Anyone who depends on income to pay the bills and maintain a standard of living needs to protect that income. What if a client gets sick or injured and is unable to work? The last thing you as the financial advisor want to hear is a disabled client asking, “Why didn’t you warn me?”
I have heard some advisors openly admit that they know they need to sell IDI. Some even express fear that they may be missing an opportunity to protect their clients’ incomes. They are just not sure how to incorporate IDI into their sales. Fortunately, there are simple and effective ways to add IDI to your practice. After hearing advisors tell me the following perceived stumbling blocks to selling IDI, I have some advice on how you can position the product efficiently and effectively.
1. Where do I start the conversation?
My assumption is that advisors who are meeting prospects for the first time will always lead with their strength. That strength is the product or service they know best, which drives the majority of their revenue. This may come with a practiced conversation starter, allowing for a skilled opening and high engagement from prospects regarding how the product can help fill a need they have.
In my talks with advisors over the years, I have picked up some effective ways to transition from other products to a conversation about IDI. Just knowing where to start — how to get people thinking about their need for income protection — is the first and most important step in selling IDI.
Here are five examples of how to pivot from different products to IDI:
Financial plans with periodic contributions
“The best financial plan in the world will survive only as long as your income survives. Before we part today, let’s agree on a plan to make sure your income will continue even if you cannot work. Otherwise, all this planning we just did could be for naught.”
“Congratulations on getting this life insurance policy in place. If you are not here to provide for your family, they will still have a source of income. However, what if you get seriously sick or injured and survive? You might not be able to work for years, if ever. Who will take care of you and your family then?”
Individual health insurance
“This health insurance will make sure the doctor, hospital and pharmacy get paid. But if you get seriously sick or hurt, who will make sure you get paid? Let’s talk about how to protect your income if you are not able to work.”
Long-term care insurance
“It is likely that the need for long-term care will arise late in life. But what if some serious illness or accident strikes during your working years? Wouldn’t you need your income to continue?”

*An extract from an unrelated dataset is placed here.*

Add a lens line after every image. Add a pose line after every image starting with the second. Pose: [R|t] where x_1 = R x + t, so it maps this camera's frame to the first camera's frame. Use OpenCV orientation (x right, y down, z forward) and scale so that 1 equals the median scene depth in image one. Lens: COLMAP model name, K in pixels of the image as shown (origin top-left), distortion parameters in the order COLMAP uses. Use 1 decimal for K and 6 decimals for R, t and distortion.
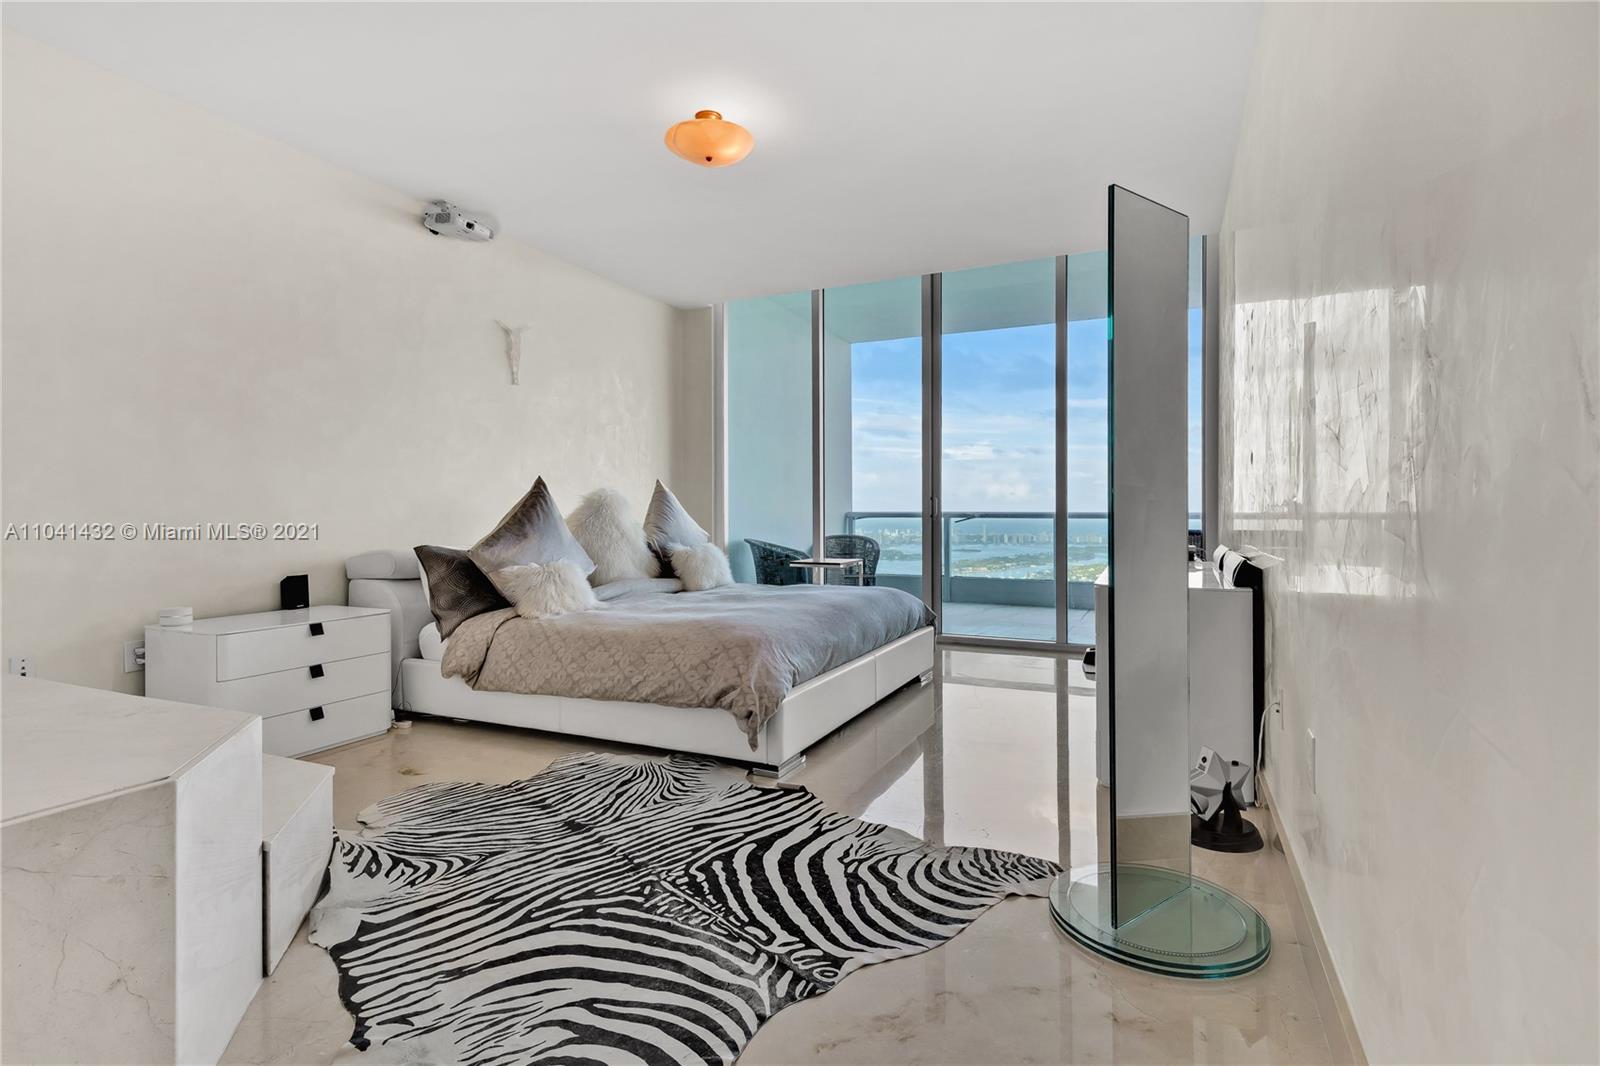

Group long-term disability (LTD)
In this instance, consider talking with your employer clients and discuss layering IDI on top of existing coverage they might have with you. “Group LTD is a great foundation of protection for your employees. But, as you know, the group plan is structured in a way that does not fully cover your executive team and other higher-earning employees. Let’s look at filling in the gaps left by group LTD with individual disability insurance.”
2. Whom do I target?
Not everyone on your client roster is a candidate for IDI. People with high net worth (more than $10 million), those who are older than 60 or who derive most or all of their income from passive sources (e.g., ownership of rental properties) are not eligible for or simply do not need IDI.
However, clients younger than 60 who generate most, or all, of their earnings through full-time work and depend on those earnings to maintain their standard of living need income protection. The best prospects for IDI are business owners and people in white-collar occupations with above-average incomes.
3. I am not an IDI expert.
Fear of the unknown can be a big sales inhibitor. IDI contracts, with their unique array of provisions and choices, may seem daunting at first glance. Many advisors are reluctant to begin discussing a product they are not completely comfortable with, and they are hesitant to commit the time it takes to become an IDI expert.
First, focus on the need, not the solution. Job one is to get your clients to agree that they would, in fact, suffer financial loss — or even ruin — if an illness or injury left them unable to work for an extended period of time.
Second, rely on one of the many IDI brokerage agencies around the country to be your expert for IDI case design, proposal assistance and support. There is nothing wrong with saying to a client, “I am going to take your information back to my office and work on putting some proposals together for you.” If you send the IDI brokerage office the client’s basic information, that office will put together recommended designs and proposals for you.
4. This will distract from my core business.
Advisors often balk at devoting precious time to introducing a new product for fear that their core business will be diluted. If that is stopping you from selling IDI, consider teaming up with an IDI expert as a referral resource and split commissions. This obviously needs to be someone you know, like and trust. For help in finding potential producers, ask your IDI brokerage agency. If you get your clients sensitized to the need for income protection, it is a perfectly natural step to say, “I will have my IDI specialist contact you.”
There is too much at stake for your clients’ well-being to avoid the IDI conversation. Armed with proven transition statements and your own firm belief in the need for this important piece of financial protection, you can succeed in the IDI arena.